@Another User said:
Psycho. The most radical work of powerful atonal music ever composed in the reactionary world of film music. While most composers are busily thinking of how to create a new "hit" theme, Herrmann was composing music more powerful than Berg, Ligetti or Penderecki in the midst of an extremely commercial movie. His score was so strong it shocked an entire nation of film-goers and permanently imprinted itself upon the consciousness of the world.
(I am only getting started - Evan help me.)
Well, let's not forget that he wasn't composing great music for that film. it was mostly already written in his early 20s as a concert work called SINFONIETTA FOR STRINGS. But his genius was creating the most effective film music scene in cinema history with a score comprised of needle-drop pieces he wrote in college. how the f*** does one pull a rabbit like that out of a hat. And if anyone has seen the original scores, again they are in pen, and amazingly there are about 40% recycled cues, just at 4 times slower speed an in mutes, and in tremolo and sh** like that. or you'll see a direct onion-skin copy with a different unsettling ending bar. he wrote maybe 100 bars of music for that film. the rest was craft and drag-and-drop.

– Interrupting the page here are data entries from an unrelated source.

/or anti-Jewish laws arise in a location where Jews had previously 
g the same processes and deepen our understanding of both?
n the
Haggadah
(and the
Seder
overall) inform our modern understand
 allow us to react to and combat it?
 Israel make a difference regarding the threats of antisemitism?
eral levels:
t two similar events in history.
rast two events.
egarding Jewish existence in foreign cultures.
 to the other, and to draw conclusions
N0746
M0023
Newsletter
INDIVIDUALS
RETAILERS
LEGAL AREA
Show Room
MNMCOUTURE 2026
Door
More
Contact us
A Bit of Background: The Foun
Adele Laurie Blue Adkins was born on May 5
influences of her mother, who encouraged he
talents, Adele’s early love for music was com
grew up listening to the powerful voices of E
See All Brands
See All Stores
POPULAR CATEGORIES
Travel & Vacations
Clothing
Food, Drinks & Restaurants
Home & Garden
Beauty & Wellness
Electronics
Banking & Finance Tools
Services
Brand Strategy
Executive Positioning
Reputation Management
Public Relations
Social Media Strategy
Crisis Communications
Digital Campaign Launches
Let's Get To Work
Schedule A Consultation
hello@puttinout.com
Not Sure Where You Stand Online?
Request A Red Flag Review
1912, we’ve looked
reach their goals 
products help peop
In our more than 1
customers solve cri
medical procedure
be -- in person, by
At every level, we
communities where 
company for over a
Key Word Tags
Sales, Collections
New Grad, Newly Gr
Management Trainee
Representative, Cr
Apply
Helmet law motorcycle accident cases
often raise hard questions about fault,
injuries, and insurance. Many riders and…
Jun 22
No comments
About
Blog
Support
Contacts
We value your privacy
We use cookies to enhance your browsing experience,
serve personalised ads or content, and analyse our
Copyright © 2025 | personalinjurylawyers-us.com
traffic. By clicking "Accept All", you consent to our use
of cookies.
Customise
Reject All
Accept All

But that was his genius. He would walk into a room with a score filled with whole notes, and by the end he had instructed everyone to go into 3/4, to switch parts with the violas, cut this, add that, repeat this, punctuate that, etc etc.
he understood ALL the elements of music down to their core level, so he could actually modularize the whole thing. It all cross-integrated with each other to the point where you could take a percussion part an d put it on the strings and it would work. And he did it because it worked. he served the film first. he was up there conducting and looking at it, and MOSTLY composing on the spot by making his modifications.
To be honest, this is the power of pen and paper (or pencil and paper for the rest of us). The power to make abstract instructions to a group of robots who can execute them with emotion and indivisibility. it need only be in English. If you get to the top of such a craft you need only walk into a session with blank paper. AND HE DID THAT on occasion. I swear. I have seen the archives and seen cues here and there that you could tell were written on the spot, ... well let's say
I could tell. I know his handwriting.
how about this fact that you can only get by studying his written hand:
he often wrote in 2/2 or 4/2 or 8/2 or even 4/1 to save the time of having to write stems and fill in note heads!!!!!!!
Try getting that kind of instruction from listening to a CD.